If a line below includes the string "placemat", copy it.
╔══
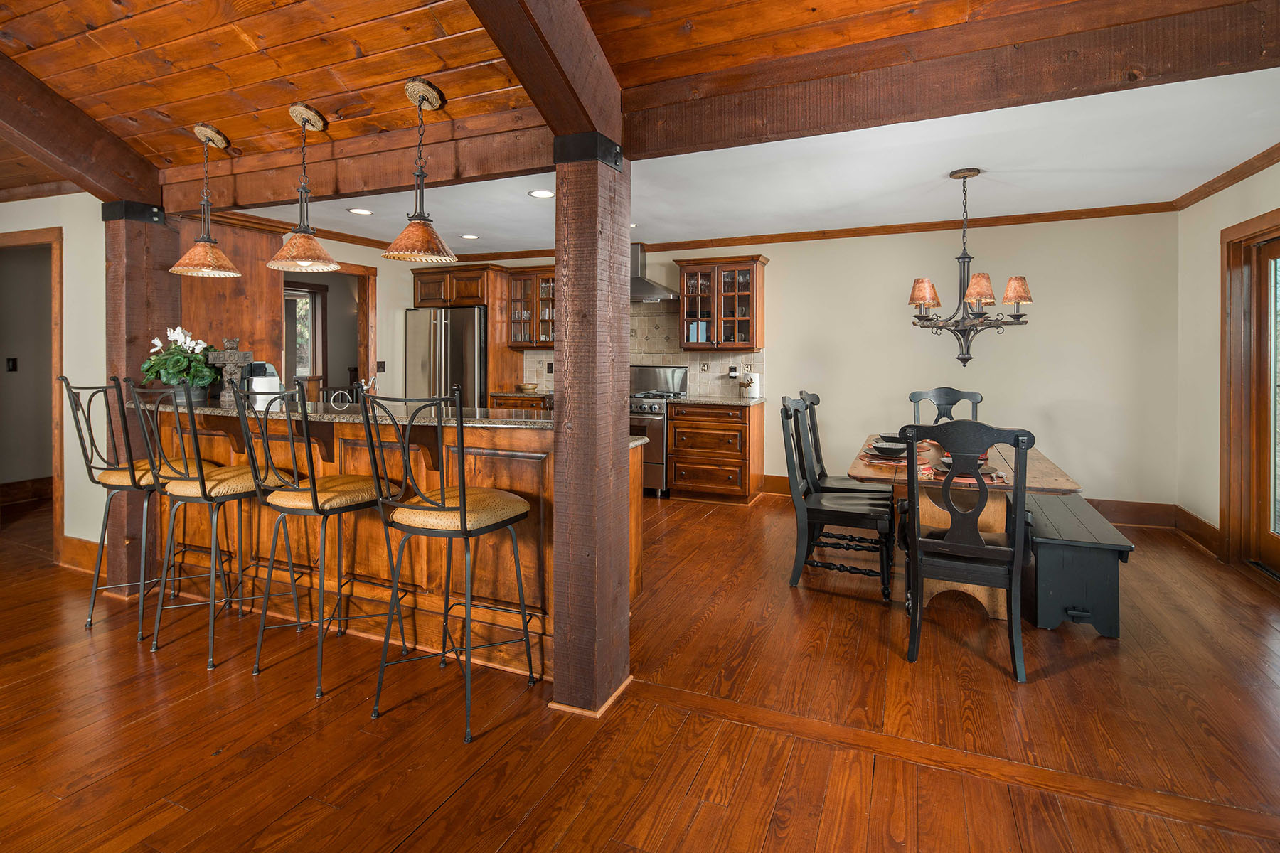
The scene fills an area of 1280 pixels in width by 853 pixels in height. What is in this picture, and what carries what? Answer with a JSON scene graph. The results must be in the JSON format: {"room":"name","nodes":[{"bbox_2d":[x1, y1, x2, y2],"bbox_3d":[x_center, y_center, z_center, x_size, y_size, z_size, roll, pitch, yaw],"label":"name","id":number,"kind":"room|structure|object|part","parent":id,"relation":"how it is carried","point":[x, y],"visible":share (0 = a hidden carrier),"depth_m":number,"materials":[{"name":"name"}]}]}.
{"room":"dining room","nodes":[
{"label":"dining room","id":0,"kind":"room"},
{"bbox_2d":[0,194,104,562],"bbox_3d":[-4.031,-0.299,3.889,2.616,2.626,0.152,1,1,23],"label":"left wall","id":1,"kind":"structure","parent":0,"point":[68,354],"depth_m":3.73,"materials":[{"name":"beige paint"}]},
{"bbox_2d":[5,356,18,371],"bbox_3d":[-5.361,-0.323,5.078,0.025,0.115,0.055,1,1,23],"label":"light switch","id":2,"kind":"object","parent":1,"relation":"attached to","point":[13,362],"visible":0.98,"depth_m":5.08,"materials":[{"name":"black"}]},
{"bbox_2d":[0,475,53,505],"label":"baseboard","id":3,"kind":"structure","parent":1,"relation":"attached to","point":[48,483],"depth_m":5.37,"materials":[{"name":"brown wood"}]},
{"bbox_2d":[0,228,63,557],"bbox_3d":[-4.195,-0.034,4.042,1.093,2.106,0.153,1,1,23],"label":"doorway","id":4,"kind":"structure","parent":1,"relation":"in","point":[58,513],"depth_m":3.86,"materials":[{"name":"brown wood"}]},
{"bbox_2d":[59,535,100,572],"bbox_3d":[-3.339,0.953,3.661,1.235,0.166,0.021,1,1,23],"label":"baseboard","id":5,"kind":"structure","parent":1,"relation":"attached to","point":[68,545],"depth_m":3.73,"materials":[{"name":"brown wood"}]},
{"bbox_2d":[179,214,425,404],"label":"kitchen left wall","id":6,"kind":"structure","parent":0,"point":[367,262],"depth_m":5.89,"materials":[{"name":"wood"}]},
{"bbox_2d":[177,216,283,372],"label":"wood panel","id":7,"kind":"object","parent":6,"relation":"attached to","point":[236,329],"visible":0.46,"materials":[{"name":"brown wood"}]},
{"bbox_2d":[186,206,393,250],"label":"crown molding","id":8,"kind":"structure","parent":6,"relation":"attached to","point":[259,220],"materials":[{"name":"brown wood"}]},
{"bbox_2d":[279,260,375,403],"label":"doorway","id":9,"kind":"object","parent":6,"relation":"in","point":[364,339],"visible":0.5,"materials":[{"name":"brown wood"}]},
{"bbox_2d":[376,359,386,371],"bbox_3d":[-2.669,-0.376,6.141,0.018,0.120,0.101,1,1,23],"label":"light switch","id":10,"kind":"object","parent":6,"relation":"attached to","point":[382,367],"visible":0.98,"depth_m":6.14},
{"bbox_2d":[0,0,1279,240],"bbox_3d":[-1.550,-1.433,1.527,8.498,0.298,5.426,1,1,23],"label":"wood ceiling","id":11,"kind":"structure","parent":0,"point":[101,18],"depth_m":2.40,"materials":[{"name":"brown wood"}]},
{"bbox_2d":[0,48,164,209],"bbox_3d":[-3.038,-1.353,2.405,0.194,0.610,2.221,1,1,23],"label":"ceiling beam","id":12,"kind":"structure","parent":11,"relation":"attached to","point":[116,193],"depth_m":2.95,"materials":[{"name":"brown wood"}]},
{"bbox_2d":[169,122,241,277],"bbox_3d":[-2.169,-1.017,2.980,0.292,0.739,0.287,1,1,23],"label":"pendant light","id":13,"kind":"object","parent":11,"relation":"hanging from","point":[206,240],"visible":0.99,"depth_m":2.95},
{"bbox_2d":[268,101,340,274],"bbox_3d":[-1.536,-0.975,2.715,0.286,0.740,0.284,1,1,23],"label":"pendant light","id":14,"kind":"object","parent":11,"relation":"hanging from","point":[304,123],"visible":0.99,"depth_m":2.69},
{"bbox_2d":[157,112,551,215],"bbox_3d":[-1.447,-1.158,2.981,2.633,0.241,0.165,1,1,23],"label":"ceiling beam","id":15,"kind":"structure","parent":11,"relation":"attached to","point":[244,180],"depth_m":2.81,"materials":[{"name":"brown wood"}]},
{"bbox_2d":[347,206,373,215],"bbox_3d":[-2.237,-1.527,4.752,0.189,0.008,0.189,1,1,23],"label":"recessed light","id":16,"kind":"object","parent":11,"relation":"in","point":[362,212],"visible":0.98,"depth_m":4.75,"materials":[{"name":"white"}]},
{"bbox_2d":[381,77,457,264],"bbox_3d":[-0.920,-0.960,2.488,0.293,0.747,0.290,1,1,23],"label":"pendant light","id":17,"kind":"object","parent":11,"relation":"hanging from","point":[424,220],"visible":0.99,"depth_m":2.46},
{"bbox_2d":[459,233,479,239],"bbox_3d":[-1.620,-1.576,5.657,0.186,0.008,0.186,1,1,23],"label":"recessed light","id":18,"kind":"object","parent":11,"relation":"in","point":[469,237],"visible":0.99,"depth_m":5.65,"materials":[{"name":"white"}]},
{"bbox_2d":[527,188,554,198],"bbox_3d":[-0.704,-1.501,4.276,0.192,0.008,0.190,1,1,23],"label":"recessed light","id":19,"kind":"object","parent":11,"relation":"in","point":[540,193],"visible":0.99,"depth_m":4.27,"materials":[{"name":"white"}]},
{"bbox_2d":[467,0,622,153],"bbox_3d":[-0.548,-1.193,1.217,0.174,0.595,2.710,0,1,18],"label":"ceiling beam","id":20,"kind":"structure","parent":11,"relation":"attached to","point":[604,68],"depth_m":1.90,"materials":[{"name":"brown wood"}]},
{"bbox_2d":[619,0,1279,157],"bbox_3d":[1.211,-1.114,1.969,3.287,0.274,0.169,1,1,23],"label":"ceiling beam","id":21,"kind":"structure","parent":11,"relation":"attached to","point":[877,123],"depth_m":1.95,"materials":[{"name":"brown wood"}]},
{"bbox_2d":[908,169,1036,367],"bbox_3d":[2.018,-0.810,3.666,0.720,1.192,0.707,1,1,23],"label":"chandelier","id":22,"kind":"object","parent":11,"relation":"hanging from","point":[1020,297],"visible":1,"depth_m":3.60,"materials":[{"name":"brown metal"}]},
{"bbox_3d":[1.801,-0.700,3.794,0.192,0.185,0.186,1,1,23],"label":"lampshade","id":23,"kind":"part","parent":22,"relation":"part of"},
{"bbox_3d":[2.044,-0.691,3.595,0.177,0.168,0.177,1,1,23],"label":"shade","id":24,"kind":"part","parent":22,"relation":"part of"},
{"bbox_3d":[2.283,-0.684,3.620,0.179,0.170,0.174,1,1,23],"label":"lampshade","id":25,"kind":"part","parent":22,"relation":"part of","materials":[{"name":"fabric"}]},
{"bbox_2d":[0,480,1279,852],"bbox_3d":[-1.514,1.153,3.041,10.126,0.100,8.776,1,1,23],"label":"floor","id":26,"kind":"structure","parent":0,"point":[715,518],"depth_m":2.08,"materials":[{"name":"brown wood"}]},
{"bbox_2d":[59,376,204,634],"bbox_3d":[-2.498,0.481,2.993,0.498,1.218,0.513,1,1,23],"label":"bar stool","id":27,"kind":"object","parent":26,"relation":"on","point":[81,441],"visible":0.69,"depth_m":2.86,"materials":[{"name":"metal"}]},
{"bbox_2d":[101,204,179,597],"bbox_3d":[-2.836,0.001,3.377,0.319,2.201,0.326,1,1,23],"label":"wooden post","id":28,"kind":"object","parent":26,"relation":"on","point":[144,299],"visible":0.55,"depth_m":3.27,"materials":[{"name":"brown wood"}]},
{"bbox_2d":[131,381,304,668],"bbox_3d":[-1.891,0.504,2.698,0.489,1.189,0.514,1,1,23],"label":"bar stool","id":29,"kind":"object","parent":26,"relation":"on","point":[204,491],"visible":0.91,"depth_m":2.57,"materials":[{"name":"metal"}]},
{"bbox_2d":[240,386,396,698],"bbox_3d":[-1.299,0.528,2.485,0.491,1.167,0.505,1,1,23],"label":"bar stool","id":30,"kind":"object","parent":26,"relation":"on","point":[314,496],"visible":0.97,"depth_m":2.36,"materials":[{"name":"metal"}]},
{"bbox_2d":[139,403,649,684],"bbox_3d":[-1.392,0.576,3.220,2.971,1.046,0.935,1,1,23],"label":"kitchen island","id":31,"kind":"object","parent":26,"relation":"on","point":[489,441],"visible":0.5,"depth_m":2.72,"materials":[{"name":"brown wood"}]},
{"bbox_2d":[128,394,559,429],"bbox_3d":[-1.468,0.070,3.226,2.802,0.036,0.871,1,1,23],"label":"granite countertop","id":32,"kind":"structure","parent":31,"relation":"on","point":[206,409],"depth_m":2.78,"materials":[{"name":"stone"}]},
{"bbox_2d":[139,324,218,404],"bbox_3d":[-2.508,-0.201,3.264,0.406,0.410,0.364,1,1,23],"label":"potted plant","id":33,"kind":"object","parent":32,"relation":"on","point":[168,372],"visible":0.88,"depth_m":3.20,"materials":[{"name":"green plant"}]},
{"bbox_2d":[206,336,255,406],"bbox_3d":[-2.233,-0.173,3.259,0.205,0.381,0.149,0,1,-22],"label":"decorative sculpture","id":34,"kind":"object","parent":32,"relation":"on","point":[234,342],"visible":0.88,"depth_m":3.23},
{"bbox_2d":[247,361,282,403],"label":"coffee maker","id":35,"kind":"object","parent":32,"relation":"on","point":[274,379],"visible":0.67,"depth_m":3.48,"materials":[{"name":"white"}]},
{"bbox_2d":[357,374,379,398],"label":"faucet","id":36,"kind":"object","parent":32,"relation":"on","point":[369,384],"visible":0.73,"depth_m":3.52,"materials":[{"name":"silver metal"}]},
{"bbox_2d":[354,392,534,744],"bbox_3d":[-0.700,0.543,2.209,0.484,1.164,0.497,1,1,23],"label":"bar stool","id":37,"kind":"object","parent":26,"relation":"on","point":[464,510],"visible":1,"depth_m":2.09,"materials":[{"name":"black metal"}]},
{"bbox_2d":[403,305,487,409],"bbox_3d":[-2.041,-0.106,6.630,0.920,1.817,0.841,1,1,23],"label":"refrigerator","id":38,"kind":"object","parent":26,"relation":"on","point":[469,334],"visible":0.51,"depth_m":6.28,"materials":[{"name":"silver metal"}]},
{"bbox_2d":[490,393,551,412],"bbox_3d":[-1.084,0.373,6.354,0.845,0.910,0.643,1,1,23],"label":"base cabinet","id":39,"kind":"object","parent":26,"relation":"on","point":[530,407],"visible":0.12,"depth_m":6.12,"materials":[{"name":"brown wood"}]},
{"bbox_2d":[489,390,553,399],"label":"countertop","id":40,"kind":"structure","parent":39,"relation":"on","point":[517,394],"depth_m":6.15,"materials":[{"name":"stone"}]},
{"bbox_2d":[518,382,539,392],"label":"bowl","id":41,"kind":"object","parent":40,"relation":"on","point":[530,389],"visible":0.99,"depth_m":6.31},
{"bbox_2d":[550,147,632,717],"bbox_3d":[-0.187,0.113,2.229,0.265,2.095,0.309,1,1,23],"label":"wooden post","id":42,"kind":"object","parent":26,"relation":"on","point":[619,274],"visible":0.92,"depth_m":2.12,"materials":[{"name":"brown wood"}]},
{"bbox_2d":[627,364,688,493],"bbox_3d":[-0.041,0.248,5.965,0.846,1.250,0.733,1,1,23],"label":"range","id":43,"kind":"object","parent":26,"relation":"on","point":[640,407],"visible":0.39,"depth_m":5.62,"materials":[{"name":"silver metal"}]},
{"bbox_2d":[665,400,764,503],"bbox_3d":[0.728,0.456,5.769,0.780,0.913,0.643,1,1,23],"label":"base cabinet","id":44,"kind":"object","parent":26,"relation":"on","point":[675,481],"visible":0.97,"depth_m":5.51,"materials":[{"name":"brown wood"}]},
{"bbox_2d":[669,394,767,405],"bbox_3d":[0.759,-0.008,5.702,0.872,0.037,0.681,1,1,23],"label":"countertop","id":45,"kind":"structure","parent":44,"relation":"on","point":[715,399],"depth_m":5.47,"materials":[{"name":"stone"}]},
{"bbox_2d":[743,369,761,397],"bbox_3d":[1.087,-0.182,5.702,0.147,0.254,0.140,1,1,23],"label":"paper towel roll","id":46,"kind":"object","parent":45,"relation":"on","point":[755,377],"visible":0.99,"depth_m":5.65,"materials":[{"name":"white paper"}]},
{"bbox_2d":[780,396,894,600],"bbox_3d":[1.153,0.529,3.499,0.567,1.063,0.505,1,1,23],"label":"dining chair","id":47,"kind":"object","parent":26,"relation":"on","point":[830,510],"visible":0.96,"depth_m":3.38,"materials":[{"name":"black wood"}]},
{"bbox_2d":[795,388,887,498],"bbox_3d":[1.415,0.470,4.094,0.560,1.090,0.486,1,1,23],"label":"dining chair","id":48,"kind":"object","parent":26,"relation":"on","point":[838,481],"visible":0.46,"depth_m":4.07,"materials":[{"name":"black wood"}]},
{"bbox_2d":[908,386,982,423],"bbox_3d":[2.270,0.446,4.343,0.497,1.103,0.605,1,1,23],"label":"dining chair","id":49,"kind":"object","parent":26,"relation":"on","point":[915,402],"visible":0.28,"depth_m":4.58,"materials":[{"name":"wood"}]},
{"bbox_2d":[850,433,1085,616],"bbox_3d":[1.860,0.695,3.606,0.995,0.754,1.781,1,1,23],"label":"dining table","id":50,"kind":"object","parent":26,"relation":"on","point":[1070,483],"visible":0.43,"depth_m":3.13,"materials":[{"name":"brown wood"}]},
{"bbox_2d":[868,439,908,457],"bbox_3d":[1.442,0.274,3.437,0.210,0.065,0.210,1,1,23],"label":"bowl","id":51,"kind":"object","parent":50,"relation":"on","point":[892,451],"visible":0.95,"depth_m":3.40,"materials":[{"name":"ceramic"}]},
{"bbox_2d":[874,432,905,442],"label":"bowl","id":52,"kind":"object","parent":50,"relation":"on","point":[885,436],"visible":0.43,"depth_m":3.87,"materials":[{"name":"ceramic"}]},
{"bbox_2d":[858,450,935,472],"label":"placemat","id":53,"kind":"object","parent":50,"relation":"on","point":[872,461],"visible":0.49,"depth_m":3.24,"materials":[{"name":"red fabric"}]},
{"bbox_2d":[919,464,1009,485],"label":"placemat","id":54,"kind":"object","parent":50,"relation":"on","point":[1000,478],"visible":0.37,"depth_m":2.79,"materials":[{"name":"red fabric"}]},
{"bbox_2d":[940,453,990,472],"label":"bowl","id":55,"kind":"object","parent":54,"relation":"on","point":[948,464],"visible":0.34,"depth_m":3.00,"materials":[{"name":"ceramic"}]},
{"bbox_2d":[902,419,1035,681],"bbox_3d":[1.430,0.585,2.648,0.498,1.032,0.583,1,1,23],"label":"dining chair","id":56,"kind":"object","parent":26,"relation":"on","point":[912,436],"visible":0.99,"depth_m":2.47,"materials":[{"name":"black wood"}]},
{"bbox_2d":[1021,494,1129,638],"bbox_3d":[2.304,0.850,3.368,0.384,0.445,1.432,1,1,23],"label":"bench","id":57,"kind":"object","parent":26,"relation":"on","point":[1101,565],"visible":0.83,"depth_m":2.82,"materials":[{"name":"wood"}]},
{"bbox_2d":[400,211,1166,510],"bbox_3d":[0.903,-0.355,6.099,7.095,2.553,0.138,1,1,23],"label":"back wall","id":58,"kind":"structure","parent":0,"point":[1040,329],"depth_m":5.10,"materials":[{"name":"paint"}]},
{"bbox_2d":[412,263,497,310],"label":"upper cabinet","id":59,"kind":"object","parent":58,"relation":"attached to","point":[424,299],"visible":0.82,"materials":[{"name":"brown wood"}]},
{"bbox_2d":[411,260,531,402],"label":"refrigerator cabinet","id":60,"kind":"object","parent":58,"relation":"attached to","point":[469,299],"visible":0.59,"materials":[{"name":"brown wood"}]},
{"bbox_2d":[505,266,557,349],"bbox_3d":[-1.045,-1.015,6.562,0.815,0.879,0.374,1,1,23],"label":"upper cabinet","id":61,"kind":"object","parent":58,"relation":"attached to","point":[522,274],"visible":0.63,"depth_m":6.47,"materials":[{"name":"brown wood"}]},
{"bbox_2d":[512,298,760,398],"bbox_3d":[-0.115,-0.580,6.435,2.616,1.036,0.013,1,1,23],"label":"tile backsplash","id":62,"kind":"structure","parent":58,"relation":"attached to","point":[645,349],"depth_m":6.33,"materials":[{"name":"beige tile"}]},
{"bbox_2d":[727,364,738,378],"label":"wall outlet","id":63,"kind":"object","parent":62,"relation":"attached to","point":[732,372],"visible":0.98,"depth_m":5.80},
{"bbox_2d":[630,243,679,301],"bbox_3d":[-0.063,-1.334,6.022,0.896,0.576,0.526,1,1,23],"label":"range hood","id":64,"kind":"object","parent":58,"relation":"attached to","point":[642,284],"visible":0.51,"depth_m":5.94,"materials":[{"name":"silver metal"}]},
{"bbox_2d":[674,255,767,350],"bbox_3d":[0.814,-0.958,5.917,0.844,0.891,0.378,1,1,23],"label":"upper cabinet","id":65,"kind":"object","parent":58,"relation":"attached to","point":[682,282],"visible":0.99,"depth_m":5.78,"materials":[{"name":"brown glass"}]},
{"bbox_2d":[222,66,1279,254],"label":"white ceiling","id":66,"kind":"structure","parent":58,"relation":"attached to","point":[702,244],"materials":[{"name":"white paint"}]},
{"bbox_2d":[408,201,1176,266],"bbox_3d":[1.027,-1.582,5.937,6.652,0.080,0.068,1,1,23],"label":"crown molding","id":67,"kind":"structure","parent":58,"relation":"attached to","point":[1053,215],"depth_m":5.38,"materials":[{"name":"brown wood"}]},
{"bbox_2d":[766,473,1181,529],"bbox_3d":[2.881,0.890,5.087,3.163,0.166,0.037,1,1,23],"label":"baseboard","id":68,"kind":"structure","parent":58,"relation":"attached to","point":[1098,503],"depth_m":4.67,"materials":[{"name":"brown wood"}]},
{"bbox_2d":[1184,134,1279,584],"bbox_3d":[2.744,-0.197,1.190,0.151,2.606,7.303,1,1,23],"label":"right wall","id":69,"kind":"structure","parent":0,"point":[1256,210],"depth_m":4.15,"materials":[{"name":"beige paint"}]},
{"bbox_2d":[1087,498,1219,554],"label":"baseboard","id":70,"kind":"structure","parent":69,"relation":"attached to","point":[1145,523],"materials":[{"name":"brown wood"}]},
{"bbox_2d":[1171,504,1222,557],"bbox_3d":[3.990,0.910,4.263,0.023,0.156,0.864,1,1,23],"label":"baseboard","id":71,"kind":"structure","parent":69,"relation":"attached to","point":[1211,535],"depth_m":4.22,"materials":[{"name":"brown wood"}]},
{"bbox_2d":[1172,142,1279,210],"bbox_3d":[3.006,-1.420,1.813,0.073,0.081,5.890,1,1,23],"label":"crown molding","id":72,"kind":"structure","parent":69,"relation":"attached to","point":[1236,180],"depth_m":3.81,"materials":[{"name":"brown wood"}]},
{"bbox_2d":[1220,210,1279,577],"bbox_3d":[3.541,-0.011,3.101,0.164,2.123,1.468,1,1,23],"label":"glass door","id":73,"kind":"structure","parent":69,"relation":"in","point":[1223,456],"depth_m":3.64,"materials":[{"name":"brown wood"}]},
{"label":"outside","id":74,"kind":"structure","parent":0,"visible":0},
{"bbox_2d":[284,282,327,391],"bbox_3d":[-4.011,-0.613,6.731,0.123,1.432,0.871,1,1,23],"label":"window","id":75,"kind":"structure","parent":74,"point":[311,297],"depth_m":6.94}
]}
╚══
Task result:
{"bbox_2d":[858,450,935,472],"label":"placemat","id":53,"kind":"object","parent":50,"relation":"on","point":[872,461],"visible":0.49,"depth_m":3.24,"materials":[{"name":"red fabric"}]},
{"bbox_2d":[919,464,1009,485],"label":"placemat","id":54,"kind":"object","parent":50,"relation":"on","point":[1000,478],"visible":0.37,"depth_m":2.79,"materials":[{"name":"red fabric"}]},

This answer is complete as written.